━━━ Data listing ━━━

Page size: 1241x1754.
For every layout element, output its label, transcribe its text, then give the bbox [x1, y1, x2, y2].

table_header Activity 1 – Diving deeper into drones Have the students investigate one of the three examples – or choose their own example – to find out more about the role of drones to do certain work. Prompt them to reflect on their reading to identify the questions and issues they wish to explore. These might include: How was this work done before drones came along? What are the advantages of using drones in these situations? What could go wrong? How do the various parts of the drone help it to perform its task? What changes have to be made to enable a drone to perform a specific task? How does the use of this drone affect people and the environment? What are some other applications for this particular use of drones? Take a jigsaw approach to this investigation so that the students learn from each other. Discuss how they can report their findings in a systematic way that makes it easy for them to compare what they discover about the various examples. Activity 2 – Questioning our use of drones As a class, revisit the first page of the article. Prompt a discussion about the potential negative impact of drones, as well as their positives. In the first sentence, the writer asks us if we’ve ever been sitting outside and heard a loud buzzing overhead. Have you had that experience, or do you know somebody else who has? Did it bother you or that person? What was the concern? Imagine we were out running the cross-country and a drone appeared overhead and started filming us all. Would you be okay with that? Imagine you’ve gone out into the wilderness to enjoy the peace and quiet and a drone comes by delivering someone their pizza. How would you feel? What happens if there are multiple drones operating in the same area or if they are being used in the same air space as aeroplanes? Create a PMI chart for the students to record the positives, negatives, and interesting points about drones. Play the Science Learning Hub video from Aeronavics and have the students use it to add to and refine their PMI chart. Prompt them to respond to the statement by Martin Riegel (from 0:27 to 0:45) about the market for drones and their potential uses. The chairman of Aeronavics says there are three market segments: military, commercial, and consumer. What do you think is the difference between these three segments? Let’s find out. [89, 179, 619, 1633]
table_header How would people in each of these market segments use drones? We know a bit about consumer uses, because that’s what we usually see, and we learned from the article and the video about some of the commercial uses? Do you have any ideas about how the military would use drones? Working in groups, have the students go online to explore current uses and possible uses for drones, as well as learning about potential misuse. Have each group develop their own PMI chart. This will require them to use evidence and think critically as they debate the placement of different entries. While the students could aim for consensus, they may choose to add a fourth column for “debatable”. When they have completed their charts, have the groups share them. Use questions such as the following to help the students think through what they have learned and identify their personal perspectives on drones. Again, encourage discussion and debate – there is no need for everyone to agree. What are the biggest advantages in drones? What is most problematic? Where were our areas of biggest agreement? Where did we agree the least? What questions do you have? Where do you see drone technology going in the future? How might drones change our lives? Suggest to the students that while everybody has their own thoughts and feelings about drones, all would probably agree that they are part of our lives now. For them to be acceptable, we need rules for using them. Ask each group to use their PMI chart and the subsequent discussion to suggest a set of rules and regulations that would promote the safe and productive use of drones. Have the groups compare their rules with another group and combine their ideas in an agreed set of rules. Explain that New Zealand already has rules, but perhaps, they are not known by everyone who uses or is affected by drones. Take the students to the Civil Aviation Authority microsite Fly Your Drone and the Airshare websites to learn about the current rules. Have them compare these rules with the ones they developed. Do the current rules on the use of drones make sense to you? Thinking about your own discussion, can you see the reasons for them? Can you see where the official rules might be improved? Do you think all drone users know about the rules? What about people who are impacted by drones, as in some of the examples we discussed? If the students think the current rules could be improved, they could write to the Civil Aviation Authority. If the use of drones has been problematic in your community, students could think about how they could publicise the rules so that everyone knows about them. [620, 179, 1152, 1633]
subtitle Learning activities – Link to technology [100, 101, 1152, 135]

━━━

Exercise aim: A verbatim copy of all the records is to be produced.

Problem solution:
Page size: 1241x1754.
For every layout element, output its label, transcribe its text, then give the bbox [x1, y1, x2, y2].

table_header Activity 1 – Diving deeper into drones Have the students investigate one of the three examples – or choose their own example – to find out more about the role of drones to do certain work. Prompt them to reflect on their reading to identify the questions and issues they wish to explore. These might include: How was this work done before drones came along? What are the advantages of using drones in these situations? What could go wrong? How do the various parts of the drone help it to perform its task? What changes have to be made to enable a drone to perform a specific task? How does the use of this drone affect people and the environment? What are some other applications for this particular use of drones? Take a jigsaw approach to this investigation so that the students learn from each other. Discuss how they can report their findings in a systematic way that makes it easy for them to compare what they discover about the various examples. Activity 2 – Questioning our use of drones As a class, revisit the first page of the article. Prompt a discussion about the potential negative impact of drones, as well as their positives. In the first sentence, the writer asks us if we’ve ever been sitting outside and heard a loud buzzing overhead. Have you had that experience, or do you know somebody else who has? Did it bother you or that person? What was the concern? Imagine we were out running the cross-country and a drone appeared overhead and started filming us all. Would you be okay with that? Imagine you’ve gone out into the wilderness to enjoy the peace and quiet and a drone comes by delivering someone their pizza. How would you feel? What happens if there are multiple drones operating in the same area or if they are being used in the same air space as aeroplanes? Create a PMI chart for the students to record the positives, negatives, and interesting points about drones. Play the Science Learning Hub video from Aeronavics and have the students use it to add to and refine their PMI chart. Prompt them to respond to the statement by Martin Riegel (from 0:27 to 0:45) about the market for drones and their potential uses. The chairman of Aeronavics says there are three market segments: military, commercial, and consumer. What do you think is the difference between these three segments? Let’s find out. [89, 179, 619, 1633]
table_header How would people in each of these market segments use drones? We know a bit about consumer uses, because that’s what we usually see, and we learned from the article and the video about some of the commercial uses? Do you have any ideas about how the military would use drones? Working in groups, have the students go online to explore current uses and possible uses for drones, as well as learning about potential misuse. Have each group develop their own PMI chart. This will require them to use evidence and think critically as they debate the placement of different entries. While the students could aim for consensus, they may choose to add a fourth column for “debatable”. When they have completed their charts, have the groups share them. Use questions such as the following to help the students think through what they have learned and identify their personal perspectives on drones. Again, encourage discussion and debate – there is no need for everyone to agree. What are the biggest advantages in drones? What is most problematic? Where were our areas of biggest agreement? Where did we agree the least? What questions do you have? Where do you see drone technology going in the future? How might drones change our lives? Suggest to the students that while everybody has their own thoughts and feelings about drones, all would probably agree that they are part of our lives now. For them to be acceptable, we need rules for using them. Ask each group to use their PMI chart and the subsequent discussion to suggest a set of rules and regulations that would promote the safe and productive use of drones. Have the groups compare their rules with another group and combine their ideas in an agreed set of rules. Explain that New Zealand already has rules, but perhaps, they are not known by everyone who uses or is affected by drones. Take the students to the Civil Aviation Authority microsite Fly Your Drone and the Airshare websites to learn about the current rules. Have them compare these rules with the ones they developed. Do the current rules on the use of drones make sense to you? Thinking about your own discussion, can you see the reasons for them? Can you see where the official rules might be improved? Do you think all drone users know about the rules? What about people who are impacted by drones, as in some of the examples we discussed? If the students think the current rules could be improved, they could write to the Civil Aviation Authority. If the use of drones has been problematic in your community, students could think about how they could publicise the rules so that everyone knows about them. [620, 179, 1152, 1633]
subtitle Learning activities – Link to technology [100, 101, 1152, 135]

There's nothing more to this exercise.